In summary, both these trials showed a trend toward higher mortality in patients treated with rhythm control measures. The risk of stroke and of bleeding complications (from the use of anticoagulants) was the same whether patients received aggressive attempts at rhythm control, or simply rate control. Quality of life measures also failed to show any benefit in patients treated with rhythm control measures. And finally, the need to continue use of anticoagulants remained as high in the rhythm control patients as in the rate control patients.

The bottom line on rate control vs rhythm control

While these studies do not (and cannot) resolve the issue of which approach may be the better for any given individual, it now appears reasonably conclusive that across large populations of patients, no benefit can be measured for an aggressive rhythm-control approach to treating atrial fibrillation. Rate control, which is generally much easier to achieve, appears to yield equivalent results.

Keep a few things in mind: The rhythm control measures used in studies required persistent efforts at rhythm control - if one drug didn't work, investigators were encouraged to engage in a series of trials with antiarrhythmic drugs. The more drugs patients are exposed to, the higher the risk of complications. Thus, a reasonable compromise strategy might be to try one, or maybe two, antiarrhythmic drugs to maintain a normal rhythm. If a normal rhythm can be maintained easily, with few or no side effects, that's probably beneficial. If normal rhythm cannot be easily accomplished, then there appears to be nothing to gain (and perhaps something to lose) by repeated efforts.

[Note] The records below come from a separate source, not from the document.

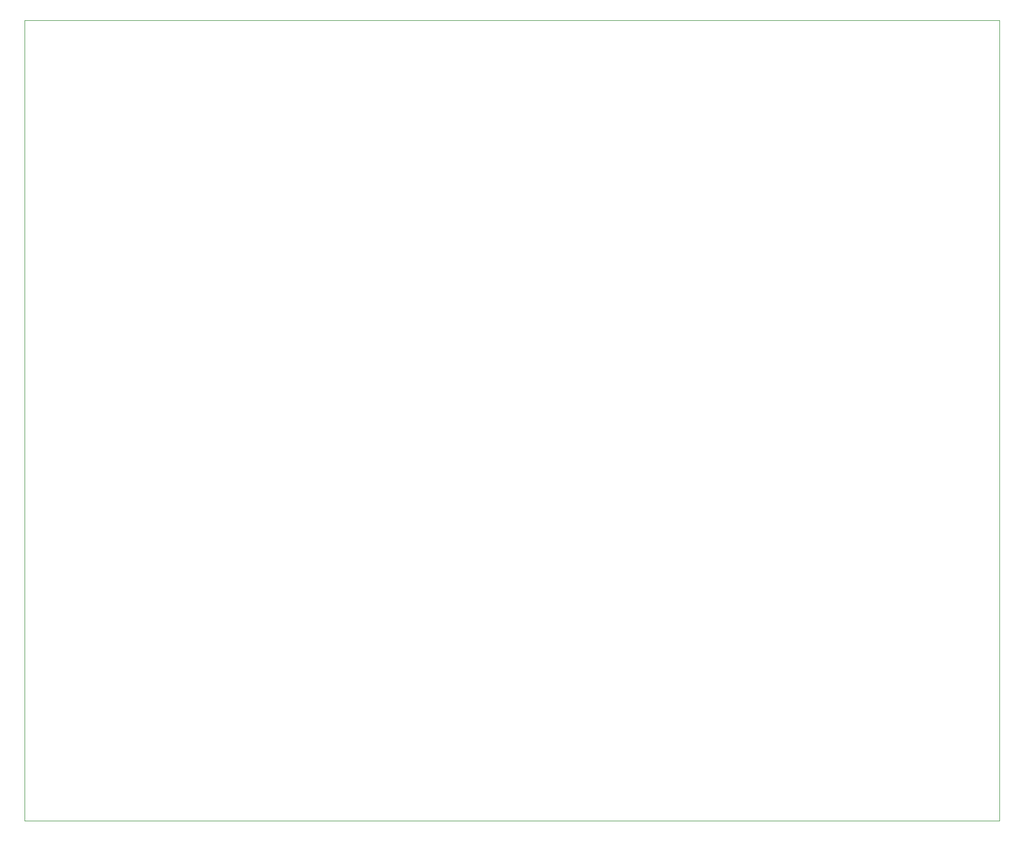
<source format=gm1>
%TF.GenerationSoftware,KiCad,Pcbnew,(5.1.7)-1*%
%TF.CreationDate,2021-11-27T23:06:36+01:00*%
%TF.ProjectId,synthesizer-board,73796e74-6865-4736-997a-65722d626f61,rev?*%
%TF.SameCoordinates,Original*%
%TF.FileFunction,Profile,NP*%
%FSLAX46Y46*%
G04 Gerber Fmt 4.6, Leading zero omitted, Abs format (unit mm)*
G04 Created by KiCad (PCBNEW (5.1.7)-1) date 2021-11-27 23:06:36*
%MOMM*%
%LPD*%
G01*
G04 APERTURE LIST*
%TA.AperFunction,Profile*%
%ADD10C,0.100000*%
%TD*%
G04 APERTURE END LIST*
D10*
X228000000Y-34000000D02*
X228000000Y-161000000D01*
X73500000Y-34000000D02*
X228000000Y-34000000D01*
X73500000Y-161000000D02*
X73500000Y-34000000D01*
X228000000Y-161000000D02*
X73500000Y-161000000D01*
M02*

</source>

Also, these studies focused on the use of antiarrhythmic drugs as the mainstay of the rhythm-control strategy. The rapidly developing techniques for "curing" atrial fibrillation with ablation techniques were not studied (because these techniques have not yet been perfected, and are still considered experimental.) Eliminating the need for antiarrhythmic drugs might well make a rhythm control strategy superior to rate control only. These studies, therefore, merely reflect the current state of the art. Patients with atrial fibrillation should keep in mind that medical advancements will undoubtedly present them with more - and hopefully better - options within the next few years.